3. Once all the data are fetched and partitioned at reduce side, it starts iterating. A RawKeyValueIterator will be wrapped to process and iterating the partitions one by one. The processing for each partition is to load the partition into memory and a hash table can be built. And an iterator will be wrapped on the hash table to feed reduce the groups of keys and values in the hash table.
Although there are some JIRAs related in using hash in MapReduce, the process proposed here has some fundamental differences with them. MAPREDUCE-1639 (Grouping using hashing instead of sorting) is described to be replacement of map side sort only. MAPREDUCE-3247 (Add hash aggregation style data flow and/or new API) and MAPREDUCE-4039 (Sort Avoidance) are mostly focused on no sort map reduce and not trying to guarantee the computation model at the framework level. From the above process, this work is a complete hash based approach. Sort at map side and merge at reduce side are completely replaced by hash and guarantee the computation model of MapReduce.

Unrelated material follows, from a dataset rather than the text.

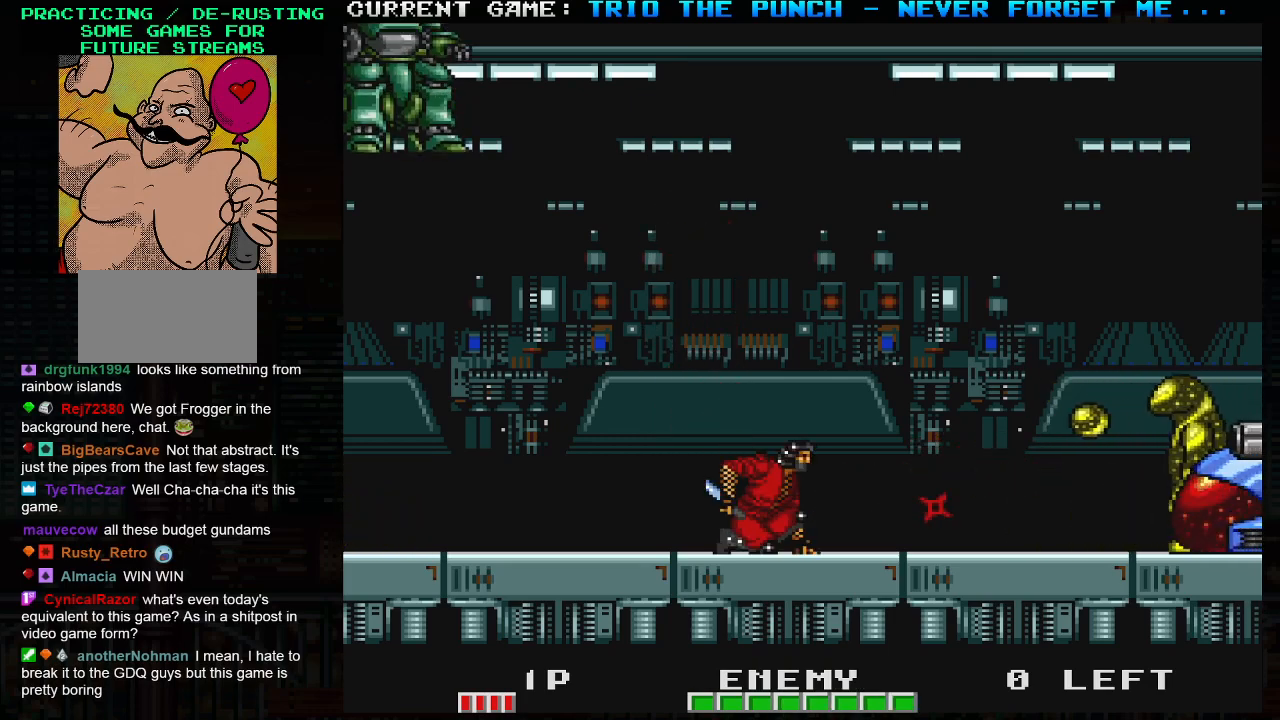
{"buttons": [], "left_stick": "left", "events": [[17, "TRIANGLE", "down"], [83, "SQUARE", "down"], [100, "TRIANGLE", "up"], [150, "SQUARE", "up"], [383, "left_stick", "left"]]}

While one potential affect to use hash without sorting is that MapReduce users should not depends on the order of different keys. The order of the keys are implied by the sort-merge process but will no longer implied when using hash for grouping keys.
This work is implemented based on the pluggable MapOutputCollector (Map side) and ShuffleConsumerPlugin (Reduce side) provided by MAPREDUCE-2454. There are no modifications to the existing MapReduce code and so keep the affect to the original implementation to minimum. The hash-based MapReduce is not used by default. To enable Hash-based MapReduce, set “mapreduce.job.map.output.collector.class” to HashMapOutputCollector class and “mapreduce.job.reduce.shuffle.consumer.plugin.class” to HashShuffle class.